= Jack Briggs (policeman) =

British police officer (1920–2006)

Jack Briggs OBE (1920–2006) was a soldier, Arabist and police officer who served as Dubai's chief of police from 1965-1974 and defined the city's modern police force.

== Early life ==
Briggs was born in London but grew up in the Lancashire town of Accrington. Leaving school at 14 to become an apprentice printer, he enlisted and joined the Scots Guards. Transferring to the Palestine Police Force, Briggs learned Arabic and quickly gained fluency, later taking a degree in Arabic by correspondence from the School of Oriental and African Studies in London. He was to become an examiner for Arabic for the international baccalaureate.

Following the end of the British Mandate in Palestine in 1948, Briggs joined the Bahrain police before moving to Qatar to become deputy commander of police there with the rank of Major.

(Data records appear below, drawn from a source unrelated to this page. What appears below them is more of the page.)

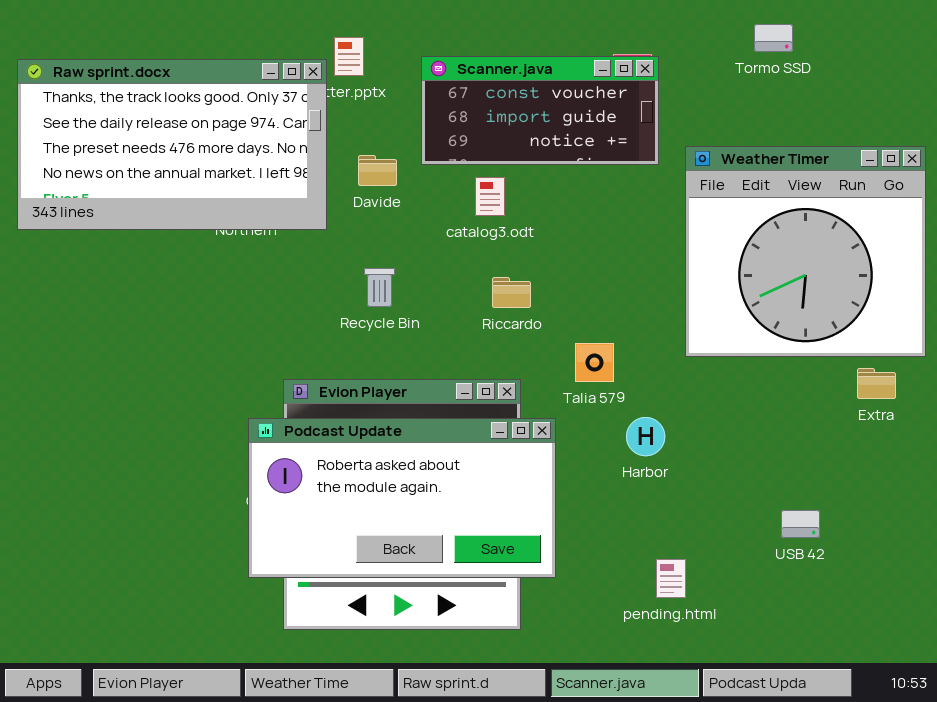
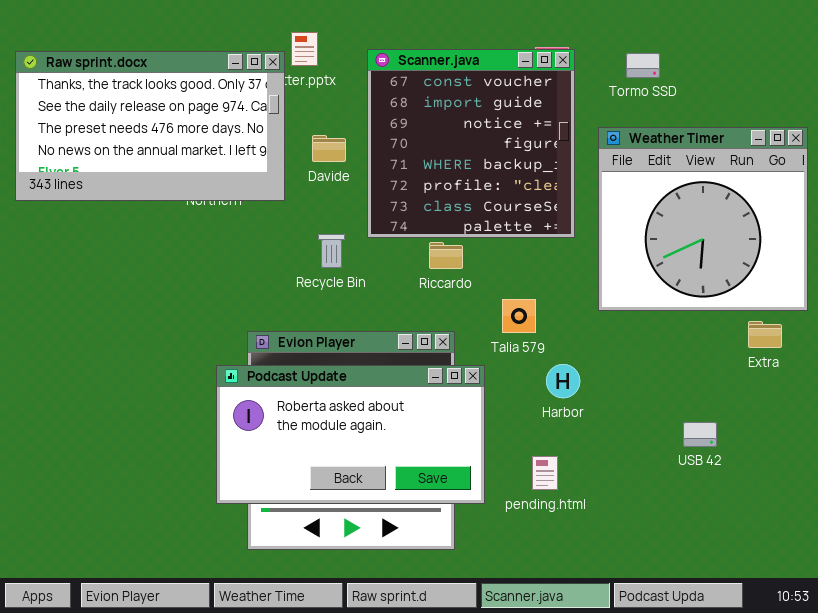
Tormo SSD: [754,24,793,52] -> [626,53,660,78], moved
Scanner.java: [421,56,659,165] -> [367,49,575,238], resized
USB 42: [781,510,820,538] -> [683,422,717,447], moved
pending.html: [656,559,686,598] -> [532,456,558,490], moved

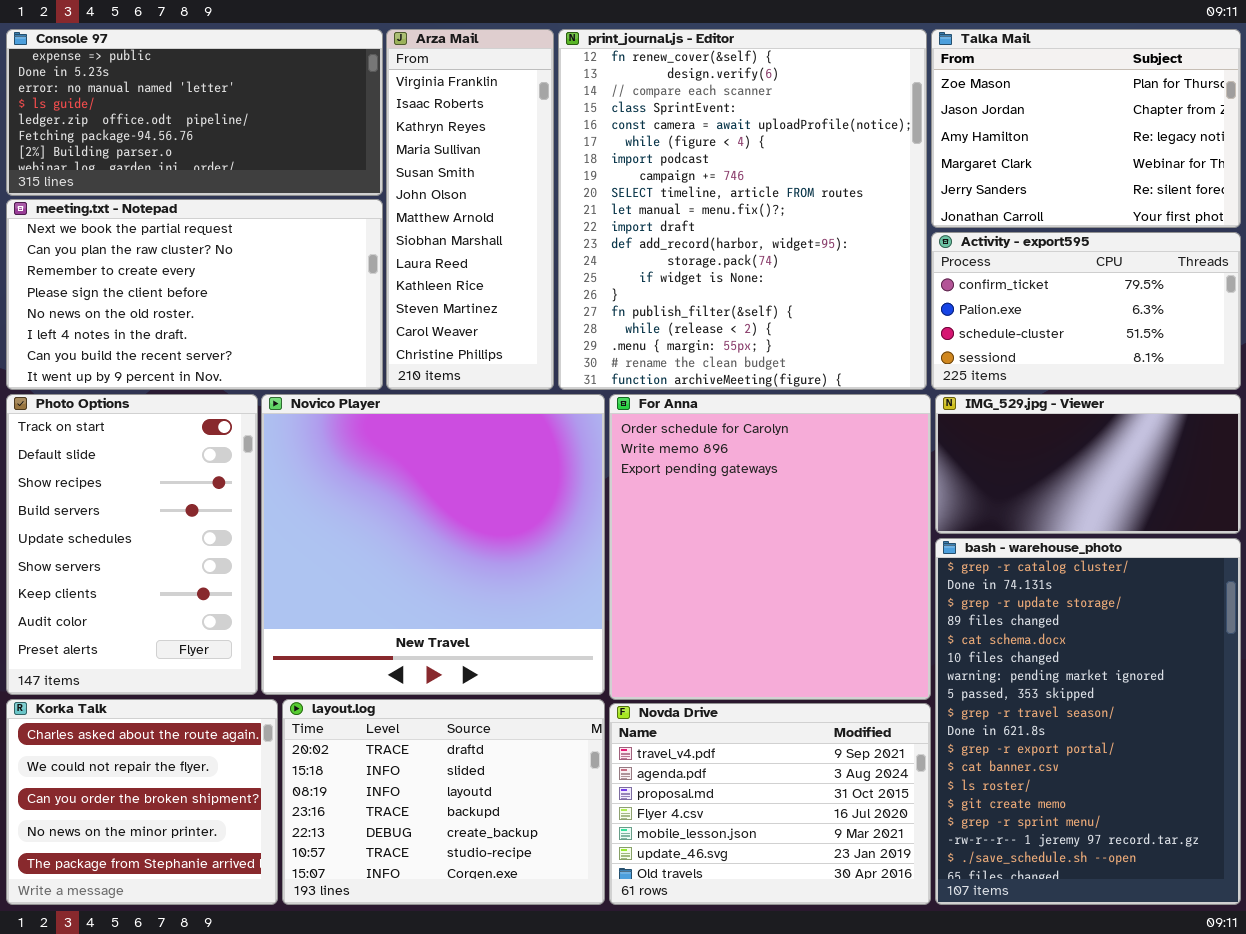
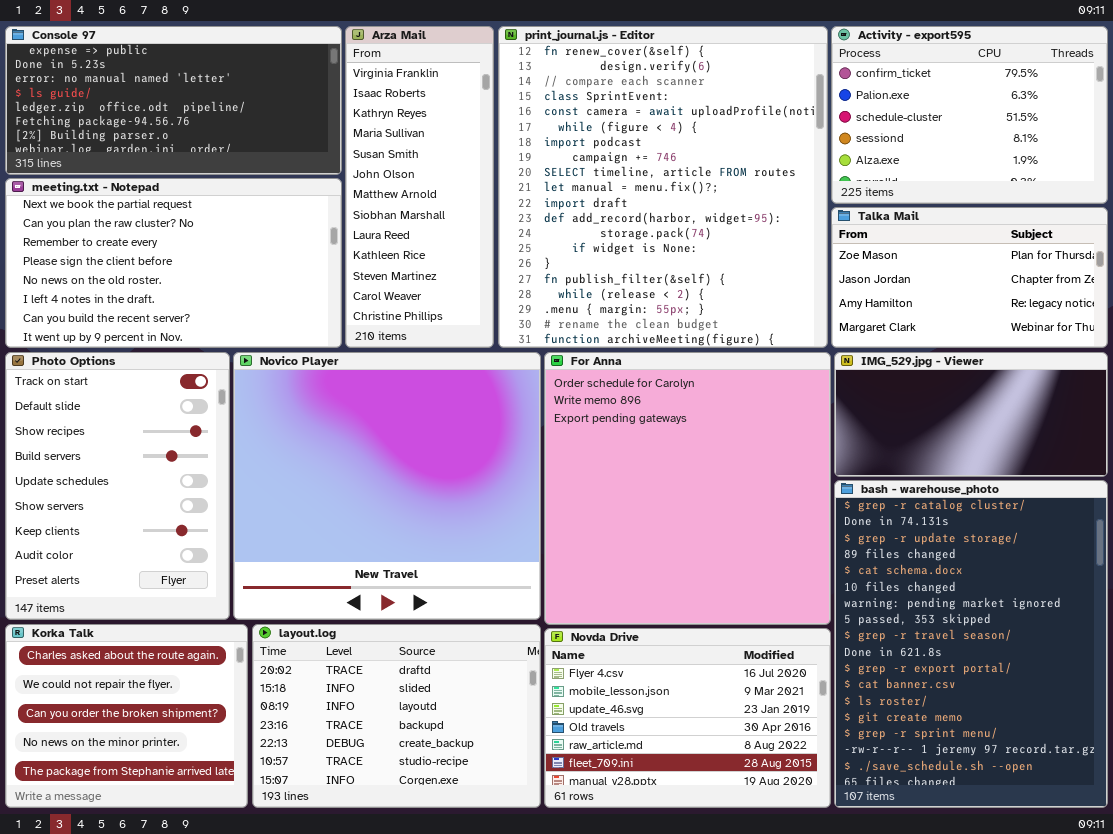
Talka Mail: [931,29,1241,228] -> [831,207,1108,348], moved, resized
Activity - export595: [931,232,1241,390] -> [831,26,1108,204], moved, resized
Novda Drive: [609,703,931,905] -> [544,628,831,808], scrolled down 3 rows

The decision to add a police wing to the Trucial Oman Scouts (TOS), the British paramilitary force in the Trucial States, saw Briggs recruited to head the proposed new body. It was Briggs' belief that a mobile unit on TOS lines would not work effectively and that policing the five Northern Emirates would be best accomplished by having permanent police stations in the towns (Sharjah, Ajman, Umm Al Quwain, Ras Al Khaimah and Fujairah).

In the Summer of 1963, Briggs travelled widely in the area, meeting with each of the Trucial rulers, but meeting resistance to the idea of a British backed police force - particularly from Sheikh Saqr bin Sultan Al Qasimi, an ardent Arab Nationalist, who was of the view that the TOS existed purely to protect British oil interests. Saqr's nationalism would eventually result in his removal as ruler of Sharjah. In view of this resistance to the idea, it was shelved.

== Dubai Police ==
Briggs was initially recommended to replace Bahrain's commandant of police, Robert Hugh Winder, however he accepted an offer in 1965 from Sheikh Rashid bin Saeed Al Maktoum to command the Dubai Police, taking over from Peter George Lorimer.

On Rashid's instructions, Briggs expanded the Dubai police force from 350 to 600 men, adding a mobile anti-riot and security wing in 1967. Briggs worked closely with Sheikh Rashid and also later with the young Sheikh Mohammed bin Rashid, to whom he reported when Mohammed was placed in charge of Dubai Police in 1969 and whom he counted as a personal friend.

During his time at Dubai Police, Briggs insisted on all professional communication being in Arabic, which has been cited as a factor in the smooth transition from British to local administration of Dubai Police, with the accession of Abdullah Khalfan Belhoul following Briggs' retirement as the last British commandant of the force.

Briggs' advice on the prevailing trend towards Arabisation, particularly in light of Sheikh Zayed bin Sultan Al Nahyan's desire to replace British officers in the Abu Dhabi Defence Force with Pakistani and Jordanian officers, was to hasten Union Defence Force commander Freddie De Butts' move to 'Arabise' the UDF. Although this view of the need for immediate Arabisation was not shared by the Maktoums, Briggs tendered his resignation in mid-1974 following growing unrest among his officers regarding the suitability of a British commandant of police. The move was characterised by British ambassador at the time, DJ McCarthy, as the ‘beginning of the end of an era’.

On his subsequent retirement, Briggs remained an adviser to Sheikh Rashid and inspector general of Dubai Police. Stepping down from that role, Briggs retained a 'grace and favour' house in Dubai and, as a close advisor, continued to be consulted by Sheikh Rashid.

== Civic role ==
A trusted advisor to Sheikh Rashid, Briggs was frequently called to meetings with the Trucial States rulers and British administrators on serious matters because of his Arabic language skills.

In 1963, Briggs guided a meeting between Sheikh Rashid and the visionary bishop, Reverend Father Eugenio Mattioli, during Mattioli's visit to Dubai, which was to lead to the establishment of St. Mary's Catholic Church, Dubai. In 1965, supervised by Reverend Father Eusebius Daveri, the building of St. Mary’s began in Oud Metha, with the foundation stone of the church laid by Sheikh Rashid himself on March 25, 1966.

Briggs, together with Bill Duff and George Chapman, was also responsible for setting up the Dubai International Seafarers Centre (DISC) in 1972.

== Personal life ==
Briggs married Catherine Laverty, with whom he had four children, in 1953. He was a keen and pioneering competitive cyclist and, in fact, died in the saddle. He produced many Arabic translations of literary works, including Mohammed Al Murr's celebrated 1994 short story collection, The Wink of the Mona Lisa.